BWW Review: DARKNET, Southwark Playhouse, April 18 2016
Octopus, a global tech company, has developed a market in data based on the volume and quality of every individual's sharing, which generates their Octoscore, a kind of all-encompassing credit rating. It's a promising basis for a plausible dystopian work in the |Ballardian style.
Unfortunately, writer Rose Lewenstein and director Russell Bender rather waste this foundation by packing in so much stuff that the original premise gets lost in subplots concerning illicit drug dealing online, web security, phildickian replicant receptionists, real sex workers and much, much more. On stage, there are lots of door frames moved about and stepped through, which I thought a good joke about the web's absence of effective gatekeeping, but, two and a half hours in, that metaphor was falling a bit flat. Perhaps it's an irony that a play that has much to say about hacking would benefit from a few cuts of its own!
If they're the downsides, the upsides are found in some fine performances and a few moments of biting satire.
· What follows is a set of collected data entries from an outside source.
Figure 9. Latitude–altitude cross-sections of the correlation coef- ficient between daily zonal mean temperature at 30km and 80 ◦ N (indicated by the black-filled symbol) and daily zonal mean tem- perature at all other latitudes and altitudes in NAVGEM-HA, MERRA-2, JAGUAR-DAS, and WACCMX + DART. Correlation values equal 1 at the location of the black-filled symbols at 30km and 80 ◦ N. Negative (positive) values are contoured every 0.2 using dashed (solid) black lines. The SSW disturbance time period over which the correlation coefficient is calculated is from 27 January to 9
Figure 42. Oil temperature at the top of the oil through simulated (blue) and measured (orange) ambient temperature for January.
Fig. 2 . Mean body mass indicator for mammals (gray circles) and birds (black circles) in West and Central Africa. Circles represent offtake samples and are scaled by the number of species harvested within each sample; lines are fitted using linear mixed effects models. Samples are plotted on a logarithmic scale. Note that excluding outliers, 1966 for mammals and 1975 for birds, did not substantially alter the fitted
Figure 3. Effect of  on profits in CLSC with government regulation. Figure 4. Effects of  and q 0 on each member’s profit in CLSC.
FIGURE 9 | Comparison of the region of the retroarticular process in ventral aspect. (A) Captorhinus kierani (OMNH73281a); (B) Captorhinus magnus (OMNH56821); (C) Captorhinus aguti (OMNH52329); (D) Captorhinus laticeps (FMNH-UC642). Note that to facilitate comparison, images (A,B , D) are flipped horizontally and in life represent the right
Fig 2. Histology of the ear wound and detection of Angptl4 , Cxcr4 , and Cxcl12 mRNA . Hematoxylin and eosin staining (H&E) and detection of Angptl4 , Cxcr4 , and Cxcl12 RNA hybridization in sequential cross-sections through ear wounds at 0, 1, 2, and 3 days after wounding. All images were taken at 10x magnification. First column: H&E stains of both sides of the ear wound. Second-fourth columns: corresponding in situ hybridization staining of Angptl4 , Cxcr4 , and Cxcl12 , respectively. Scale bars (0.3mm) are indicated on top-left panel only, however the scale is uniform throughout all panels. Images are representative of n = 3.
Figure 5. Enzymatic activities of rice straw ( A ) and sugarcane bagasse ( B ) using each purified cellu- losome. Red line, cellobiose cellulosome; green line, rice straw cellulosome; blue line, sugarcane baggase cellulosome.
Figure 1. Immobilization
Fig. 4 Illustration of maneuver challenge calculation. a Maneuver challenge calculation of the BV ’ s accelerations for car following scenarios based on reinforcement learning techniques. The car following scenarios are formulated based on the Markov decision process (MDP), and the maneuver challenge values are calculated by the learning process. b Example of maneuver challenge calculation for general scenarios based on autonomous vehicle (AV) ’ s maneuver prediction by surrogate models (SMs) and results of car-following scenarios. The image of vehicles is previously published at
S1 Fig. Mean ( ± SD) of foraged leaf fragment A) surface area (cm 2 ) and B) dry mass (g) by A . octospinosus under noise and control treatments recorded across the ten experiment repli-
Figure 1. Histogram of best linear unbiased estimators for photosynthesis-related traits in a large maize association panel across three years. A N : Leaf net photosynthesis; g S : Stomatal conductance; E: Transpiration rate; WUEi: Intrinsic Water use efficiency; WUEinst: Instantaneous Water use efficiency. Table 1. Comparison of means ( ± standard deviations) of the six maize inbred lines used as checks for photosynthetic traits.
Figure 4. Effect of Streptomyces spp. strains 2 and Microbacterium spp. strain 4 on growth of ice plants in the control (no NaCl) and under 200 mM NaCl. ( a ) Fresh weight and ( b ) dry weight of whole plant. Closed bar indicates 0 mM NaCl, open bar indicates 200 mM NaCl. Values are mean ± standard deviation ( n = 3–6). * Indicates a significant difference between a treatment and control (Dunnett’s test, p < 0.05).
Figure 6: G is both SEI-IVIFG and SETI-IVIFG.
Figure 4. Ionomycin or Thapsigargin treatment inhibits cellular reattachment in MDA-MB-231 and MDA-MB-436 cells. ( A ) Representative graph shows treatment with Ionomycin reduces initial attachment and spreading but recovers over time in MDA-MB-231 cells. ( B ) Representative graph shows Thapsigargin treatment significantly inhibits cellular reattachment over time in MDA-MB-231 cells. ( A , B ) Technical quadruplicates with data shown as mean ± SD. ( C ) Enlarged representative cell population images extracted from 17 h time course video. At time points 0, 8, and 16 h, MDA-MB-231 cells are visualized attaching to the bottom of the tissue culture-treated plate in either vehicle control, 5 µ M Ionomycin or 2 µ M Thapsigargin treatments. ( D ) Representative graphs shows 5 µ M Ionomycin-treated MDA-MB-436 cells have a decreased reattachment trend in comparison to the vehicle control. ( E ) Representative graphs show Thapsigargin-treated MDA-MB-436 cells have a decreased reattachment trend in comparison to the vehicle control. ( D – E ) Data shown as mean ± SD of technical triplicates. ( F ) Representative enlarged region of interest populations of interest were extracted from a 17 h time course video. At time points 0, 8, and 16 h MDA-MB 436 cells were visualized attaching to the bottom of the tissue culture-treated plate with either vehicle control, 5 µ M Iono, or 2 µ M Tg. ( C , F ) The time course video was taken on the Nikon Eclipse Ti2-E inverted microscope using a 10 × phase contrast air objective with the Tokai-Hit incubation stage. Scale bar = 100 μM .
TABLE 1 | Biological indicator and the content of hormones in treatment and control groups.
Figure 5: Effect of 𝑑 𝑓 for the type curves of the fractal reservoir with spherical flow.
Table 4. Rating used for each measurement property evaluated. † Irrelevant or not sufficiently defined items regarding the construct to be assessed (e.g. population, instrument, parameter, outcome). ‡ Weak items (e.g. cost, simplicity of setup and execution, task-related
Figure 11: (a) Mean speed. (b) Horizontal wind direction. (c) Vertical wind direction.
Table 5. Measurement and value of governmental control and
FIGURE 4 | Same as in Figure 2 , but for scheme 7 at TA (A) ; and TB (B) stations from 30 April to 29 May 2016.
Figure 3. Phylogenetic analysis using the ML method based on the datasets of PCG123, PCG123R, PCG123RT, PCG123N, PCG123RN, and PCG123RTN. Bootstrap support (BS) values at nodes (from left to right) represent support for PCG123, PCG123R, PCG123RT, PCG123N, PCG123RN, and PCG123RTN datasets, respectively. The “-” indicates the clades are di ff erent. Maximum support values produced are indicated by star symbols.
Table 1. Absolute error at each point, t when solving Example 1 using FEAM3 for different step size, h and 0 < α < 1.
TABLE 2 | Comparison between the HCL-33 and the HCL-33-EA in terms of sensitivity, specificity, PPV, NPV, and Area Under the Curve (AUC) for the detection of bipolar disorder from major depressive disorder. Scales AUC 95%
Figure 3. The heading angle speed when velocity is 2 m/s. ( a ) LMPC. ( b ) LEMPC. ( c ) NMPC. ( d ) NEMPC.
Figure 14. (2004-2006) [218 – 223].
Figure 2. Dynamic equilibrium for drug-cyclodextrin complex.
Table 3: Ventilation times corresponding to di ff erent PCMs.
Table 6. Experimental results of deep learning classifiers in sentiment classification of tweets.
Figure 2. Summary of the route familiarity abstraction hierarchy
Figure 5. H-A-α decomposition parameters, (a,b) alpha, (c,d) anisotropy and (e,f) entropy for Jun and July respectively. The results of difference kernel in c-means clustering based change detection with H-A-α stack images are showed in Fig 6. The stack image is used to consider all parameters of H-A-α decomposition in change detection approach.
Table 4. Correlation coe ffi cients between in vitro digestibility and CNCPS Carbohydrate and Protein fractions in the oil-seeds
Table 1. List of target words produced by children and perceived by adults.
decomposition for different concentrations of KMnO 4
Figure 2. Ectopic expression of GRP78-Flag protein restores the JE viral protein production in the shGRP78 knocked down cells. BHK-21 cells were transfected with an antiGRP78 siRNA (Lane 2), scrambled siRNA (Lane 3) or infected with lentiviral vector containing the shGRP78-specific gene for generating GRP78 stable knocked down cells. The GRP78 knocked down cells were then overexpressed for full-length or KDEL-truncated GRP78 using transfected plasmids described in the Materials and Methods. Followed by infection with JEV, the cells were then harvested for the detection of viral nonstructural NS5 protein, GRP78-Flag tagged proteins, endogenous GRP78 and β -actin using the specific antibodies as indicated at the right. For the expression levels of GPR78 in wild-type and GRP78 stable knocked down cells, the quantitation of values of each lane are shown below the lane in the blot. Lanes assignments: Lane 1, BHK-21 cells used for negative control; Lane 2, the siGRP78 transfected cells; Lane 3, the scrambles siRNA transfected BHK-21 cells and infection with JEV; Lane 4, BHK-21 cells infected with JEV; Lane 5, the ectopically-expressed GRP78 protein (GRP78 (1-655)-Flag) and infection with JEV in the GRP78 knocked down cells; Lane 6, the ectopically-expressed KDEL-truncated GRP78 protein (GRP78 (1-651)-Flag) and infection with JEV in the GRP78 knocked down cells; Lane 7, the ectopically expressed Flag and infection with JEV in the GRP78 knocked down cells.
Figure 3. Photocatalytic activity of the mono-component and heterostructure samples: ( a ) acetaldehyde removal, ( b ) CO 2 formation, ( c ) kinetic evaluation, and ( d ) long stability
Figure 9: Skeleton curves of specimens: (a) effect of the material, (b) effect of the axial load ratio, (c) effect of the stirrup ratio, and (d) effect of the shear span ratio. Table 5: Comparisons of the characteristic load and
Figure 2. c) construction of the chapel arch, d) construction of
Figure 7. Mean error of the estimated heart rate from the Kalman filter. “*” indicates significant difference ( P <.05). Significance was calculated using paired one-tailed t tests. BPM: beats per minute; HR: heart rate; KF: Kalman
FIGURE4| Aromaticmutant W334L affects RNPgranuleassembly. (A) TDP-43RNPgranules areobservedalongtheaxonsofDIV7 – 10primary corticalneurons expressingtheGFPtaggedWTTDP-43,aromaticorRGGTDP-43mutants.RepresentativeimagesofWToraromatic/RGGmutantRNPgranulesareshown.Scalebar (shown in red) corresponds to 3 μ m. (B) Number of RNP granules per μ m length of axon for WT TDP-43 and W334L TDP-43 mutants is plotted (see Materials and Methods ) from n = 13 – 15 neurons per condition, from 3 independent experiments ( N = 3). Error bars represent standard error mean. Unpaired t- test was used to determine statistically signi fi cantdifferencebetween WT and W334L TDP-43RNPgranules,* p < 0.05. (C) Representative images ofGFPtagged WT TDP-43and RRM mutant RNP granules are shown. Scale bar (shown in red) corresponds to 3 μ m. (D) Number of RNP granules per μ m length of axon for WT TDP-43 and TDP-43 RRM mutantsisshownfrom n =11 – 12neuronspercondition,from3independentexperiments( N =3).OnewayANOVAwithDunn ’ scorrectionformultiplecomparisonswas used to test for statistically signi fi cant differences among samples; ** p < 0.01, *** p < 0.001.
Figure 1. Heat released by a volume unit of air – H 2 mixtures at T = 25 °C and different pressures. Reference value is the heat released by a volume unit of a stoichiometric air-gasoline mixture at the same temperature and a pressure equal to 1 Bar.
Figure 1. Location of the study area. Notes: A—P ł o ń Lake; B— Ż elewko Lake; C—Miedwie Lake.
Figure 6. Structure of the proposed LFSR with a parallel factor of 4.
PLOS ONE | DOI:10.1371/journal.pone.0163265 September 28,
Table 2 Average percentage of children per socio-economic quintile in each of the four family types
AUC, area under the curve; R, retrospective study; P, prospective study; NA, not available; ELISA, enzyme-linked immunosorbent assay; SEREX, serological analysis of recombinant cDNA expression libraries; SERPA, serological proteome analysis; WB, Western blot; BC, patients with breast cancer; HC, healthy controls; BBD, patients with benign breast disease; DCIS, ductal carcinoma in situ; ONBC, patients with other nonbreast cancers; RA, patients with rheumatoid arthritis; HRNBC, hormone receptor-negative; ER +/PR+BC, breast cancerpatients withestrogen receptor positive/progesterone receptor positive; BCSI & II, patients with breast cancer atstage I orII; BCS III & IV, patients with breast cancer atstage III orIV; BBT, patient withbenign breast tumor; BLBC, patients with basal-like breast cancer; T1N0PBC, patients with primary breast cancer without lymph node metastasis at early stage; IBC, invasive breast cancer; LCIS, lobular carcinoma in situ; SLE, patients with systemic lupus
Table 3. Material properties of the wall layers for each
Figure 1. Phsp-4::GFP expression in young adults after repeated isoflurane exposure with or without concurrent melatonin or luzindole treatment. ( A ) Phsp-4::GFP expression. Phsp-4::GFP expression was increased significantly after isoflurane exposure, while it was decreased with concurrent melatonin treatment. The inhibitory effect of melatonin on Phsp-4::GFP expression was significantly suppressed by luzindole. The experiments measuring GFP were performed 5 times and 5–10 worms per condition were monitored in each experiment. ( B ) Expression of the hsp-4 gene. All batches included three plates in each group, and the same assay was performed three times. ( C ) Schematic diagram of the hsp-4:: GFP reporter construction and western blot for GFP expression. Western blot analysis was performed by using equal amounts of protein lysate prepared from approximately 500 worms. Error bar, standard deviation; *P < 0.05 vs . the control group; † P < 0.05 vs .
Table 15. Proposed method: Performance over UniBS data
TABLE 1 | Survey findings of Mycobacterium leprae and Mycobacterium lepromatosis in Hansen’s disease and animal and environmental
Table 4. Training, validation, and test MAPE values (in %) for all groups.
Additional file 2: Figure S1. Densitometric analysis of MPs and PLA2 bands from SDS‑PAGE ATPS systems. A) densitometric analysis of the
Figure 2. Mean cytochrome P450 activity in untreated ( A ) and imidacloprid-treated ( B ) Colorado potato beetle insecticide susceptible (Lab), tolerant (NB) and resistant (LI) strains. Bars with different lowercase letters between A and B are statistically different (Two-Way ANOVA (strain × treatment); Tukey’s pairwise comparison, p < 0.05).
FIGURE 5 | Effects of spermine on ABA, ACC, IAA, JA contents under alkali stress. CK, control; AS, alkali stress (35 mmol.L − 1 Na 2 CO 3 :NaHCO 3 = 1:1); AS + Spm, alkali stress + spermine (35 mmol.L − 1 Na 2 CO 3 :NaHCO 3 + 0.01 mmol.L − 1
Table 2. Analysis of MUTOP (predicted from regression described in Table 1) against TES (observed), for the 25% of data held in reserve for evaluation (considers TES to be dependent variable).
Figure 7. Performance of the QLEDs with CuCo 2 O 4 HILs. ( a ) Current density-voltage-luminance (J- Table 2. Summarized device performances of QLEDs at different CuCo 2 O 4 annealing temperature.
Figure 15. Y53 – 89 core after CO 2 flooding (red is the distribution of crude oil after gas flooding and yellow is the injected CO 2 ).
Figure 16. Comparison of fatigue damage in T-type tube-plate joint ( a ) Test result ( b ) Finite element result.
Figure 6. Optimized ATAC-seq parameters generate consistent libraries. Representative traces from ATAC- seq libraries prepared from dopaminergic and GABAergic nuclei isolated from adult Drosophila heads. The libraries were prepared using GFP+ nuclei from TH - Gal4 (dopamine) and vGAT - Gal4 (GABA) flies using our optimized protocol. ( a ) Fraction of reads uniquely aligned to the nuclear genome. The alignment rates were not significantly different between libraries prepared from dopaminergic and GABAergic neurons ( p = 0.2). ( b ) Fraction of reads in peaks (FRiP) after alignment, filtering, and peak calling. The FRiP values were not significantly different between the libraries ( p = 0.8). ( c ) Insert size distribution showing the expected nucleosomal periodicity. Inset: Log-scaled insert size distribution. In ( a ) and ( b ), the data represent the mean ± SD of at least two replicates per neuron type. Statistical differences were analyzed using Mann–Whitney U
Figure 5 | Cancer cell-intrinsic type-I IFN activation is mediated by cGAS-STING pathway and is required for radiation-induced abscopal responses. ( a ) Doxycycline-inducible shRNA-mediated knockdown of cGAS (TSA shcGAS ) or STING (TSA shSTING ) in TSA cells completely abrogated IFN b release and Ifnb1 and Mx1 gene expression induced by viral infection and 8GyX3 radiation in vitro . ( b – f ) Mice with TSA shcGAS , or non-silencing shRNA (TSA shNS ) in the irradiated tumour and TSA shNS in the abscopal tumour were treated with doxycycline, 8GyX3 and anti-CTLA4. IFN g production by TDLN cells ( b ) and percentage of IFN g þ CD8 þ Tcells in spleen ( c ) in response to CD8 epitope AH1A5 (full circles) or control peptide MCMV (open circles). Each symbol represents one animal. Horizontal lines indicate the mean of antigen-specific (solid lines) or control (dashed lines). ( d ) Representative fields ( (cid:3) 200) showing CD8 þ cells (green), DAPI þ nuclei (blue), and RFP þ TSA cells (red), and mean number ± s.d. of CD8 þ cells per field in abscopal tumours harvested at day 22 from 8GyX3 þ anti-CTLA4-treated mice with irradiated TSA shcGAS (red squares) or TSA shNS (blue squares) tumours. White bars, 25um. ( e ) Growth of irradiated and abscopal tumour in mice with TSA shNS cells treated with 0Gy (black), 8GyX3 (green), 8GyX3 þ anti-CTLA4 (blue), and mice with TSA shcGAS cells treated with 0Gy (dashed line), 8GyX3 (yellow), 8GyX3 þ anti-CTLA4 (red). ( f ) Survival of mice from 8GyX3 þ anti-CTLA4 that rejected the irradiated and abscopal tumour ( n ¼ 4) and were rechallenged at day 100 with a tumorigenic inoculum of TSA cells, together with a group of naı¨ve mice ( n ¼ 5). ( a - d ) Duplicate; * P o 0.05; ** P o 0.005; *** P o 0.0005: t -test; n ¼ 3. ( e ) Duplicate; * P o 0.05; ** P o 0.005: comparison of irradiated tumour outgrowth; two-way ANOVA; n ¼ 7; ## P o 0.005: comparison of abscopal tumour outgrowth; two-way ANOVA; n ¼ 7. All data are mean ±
The slow burn romance between teens, bullied Kyla (the excellent Ella McLoughlin) and paranoid Jamie (a glowering Jim English) is well done, the show getting a lift whenever it returned to their fumbling for the right words to express what they felt. Gyuri Sarossy's Allen is very good taking questions at a product launch, like a 21st century Steve Jobs, all smug self-assuredness that slowly crumbles. The rest of the ensemble effect some very quick changes as they play the host of other characters required to keep the sub-plots bubbling. There's some decent visuals too - never easy to get right operating on a tight budget.
With some vicious cuts, Darknet would work well as a one-hour TV drama, but as a play stretched to well over two hours, its focus shifts too often for us to fully engage with one set of characters and ideas before we're presented with another. It's as if the YouTube sidebar thumbnails jump across into each clip before it's finished.